Final Page for Tough of November 28, 2007

The following is page four, the final page, of an illustrated solution for the Tough Sudoku of November 28, 2007. Their are no truly difficult steps on this page.

Page One of this solution was primarily about the use of an Almost Unique Rectangle in a chain. Page Two of this solution included one complex step linking several disparite types of Almost AICs. Page Three of this solution also included one complex step linking two Y Wing Styles. There are many ways to finish this puzzle. One path is illustrated below.

Previous blog pages may be helpful.
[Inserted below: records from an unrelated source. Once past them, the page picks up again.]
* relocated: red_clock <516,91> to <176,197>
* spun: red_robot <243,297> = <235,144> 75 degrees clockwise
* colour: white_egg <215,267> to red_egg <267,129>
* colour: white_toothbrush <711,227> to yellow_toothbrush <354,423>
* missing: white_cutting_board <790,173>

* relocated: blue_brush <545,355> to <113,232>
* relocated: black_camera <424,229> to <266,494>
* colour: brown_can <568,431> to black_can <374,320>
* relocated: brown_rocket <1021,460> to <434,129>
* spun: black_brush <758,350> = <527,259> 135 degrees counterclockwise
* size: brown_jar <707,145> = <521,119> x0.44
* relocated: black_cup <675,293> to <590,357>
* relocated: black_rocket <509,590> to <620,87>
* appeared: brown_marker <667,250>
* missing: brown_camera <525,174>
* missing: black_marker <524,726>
Links to these pages are found to the right, under Sudoku Techniques.

Step 5a - Locked candidate 9

Above, candidate 9 is limited to column 5 within box 8, thus it cannot exist outside of column 5 within box 8.

Step 5b - a short chain using an Almost Naked Pair

On the left,

• (3=4)r8c4-(4)r3c4=(4)r2c5-(4=pair13)r24c1
• => r8c1≠3

Step 5c - a longer chain that could be viewed as two chains

On the left,

• (8)r7c1=(8)r7c2-(8=3)r5c2-(3=1)r4c1-(1)r5c3=(1-4)r3c3
• =(4)r23c1 => r7c1≠4
• continue chain: -(4=5)r8c1 => r7c1≠5
Once one has done the work of finding the depth 5 chain forbidding (4) from r7c1, adding the strong inference set (sis) (4=5)r8c1 is very little extra work to eliminate (5) from r7c1. One might alternatively find:
• (HP38)r7c12=(3)r89c3-(3=6)r1c3-(6=pair29)r12c2-(2)r1c1=(2-8)r6c1=(8)r7c1
• => r7c1 limited to (38) => r7c1≠45
Again, there are always multiple ways to justify an elimination.
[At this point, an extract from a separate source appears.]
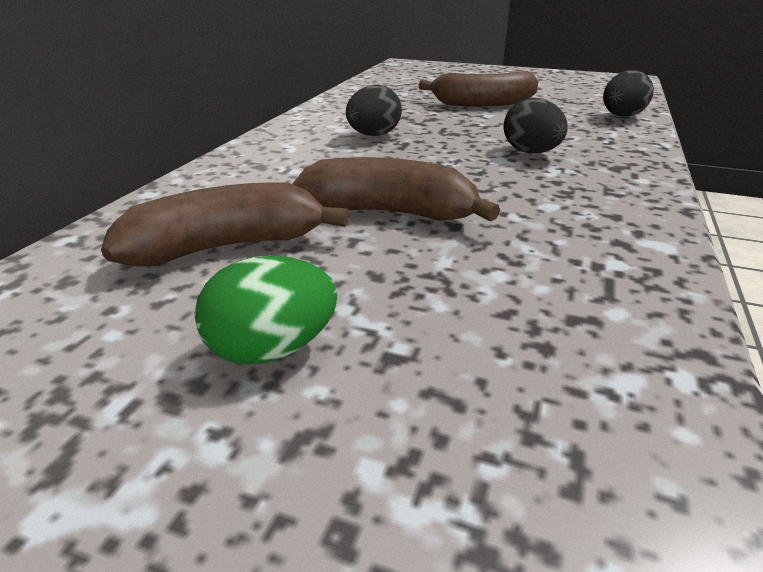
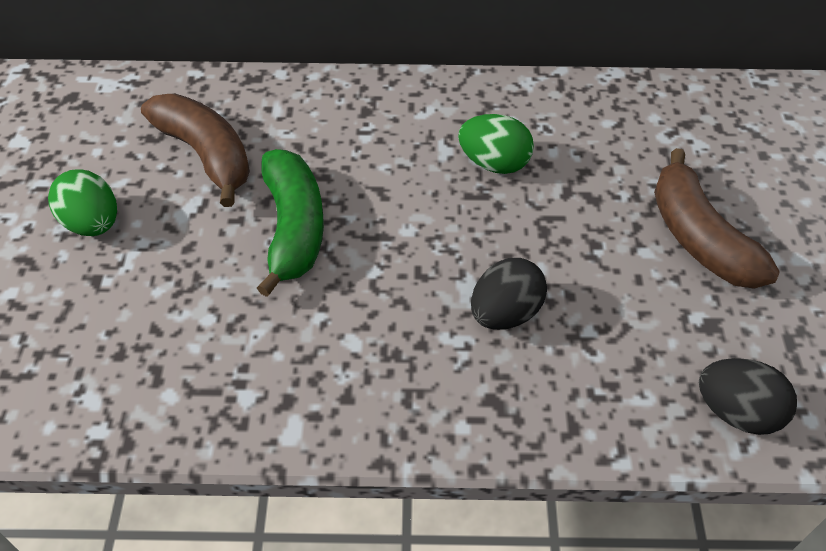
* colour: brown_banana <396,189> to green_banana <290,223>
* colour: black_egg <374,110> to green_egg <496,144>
Step 5d - Locked candidate 5

Above, candidate 5 is limited to row 7 within box 9, thus it cannot exist outside of row 7 within box 9.

Step 5e - Hidden Pair 59 - Hidden Pair 54 used in a chain

The newly stronger 5's in box 9 row 7 form a super cell such that only one other candidate can fit into r7c79. Thus,

• (9)r8c9=(HP59-HP54)r7c79=(4)r7c45-(4=3)r8c4 => r8c9≠3
• => (9)r8c9 %cell
• => (9)r7c5 %box (& %row, & %column)
• => UP 31

Step 6 - Skyscraper with candidate 1

The last step made candidate 1 stronger in column 5, revealing a simple coloring chain with candidate 1 that finishes the puzzle:

• (1): r2c5=r5c5-r5c3=r3c3 => r2c1,r3c6≠1
• => (9)r3c6 %cell
• => (5)r6c6 %cell
• => (5)r5c3 %box
• => %cell (naked singles) to end => UP 81

Notes

• Step 4b on page two is by far the most difficult step of this solution. It is depth 9, which is also the deepest step used in this solution.
• Step 2d on page one used an Almost Unique Rectangle. I think that step is the primary puzzle breaker.
• Step 4g on page three employed linked Y Wing Styles. I found that step to be the most fun.
All of the steps can be reduced to counting. Counting certainly works as an idea that catches everything. However, it seems to provide scant insight into how one might break a puzzle down into managable pieces. I may change my mind about that evaluation.....

The proof that counting can catch everything is trivial. Counting allows one to consider any arbitrary sis at any time. It also insures that each weak inference emanating from any arbitrary sis can be considered. Thus, there exists no sudoku axiom that counting cannot consider - except perhaps Uniqueness. However, uniqueness of solution is never required to solve a puzzle. It merely provides a convenient short-cut, at times.

Of course, this is nothing earth-shattering. It is not even sudoku world shattering! It really is only a brute force method of allowing complete axiomatic coverage. At this time, (for truly difficult puzzles), I primarily locate potential puzzle weaknesses using snippets of known techniques. Sans such devices for deciding where to look, I am not sure that counting saves time. In fact, it may just be too general to be of much use in deciding where to look.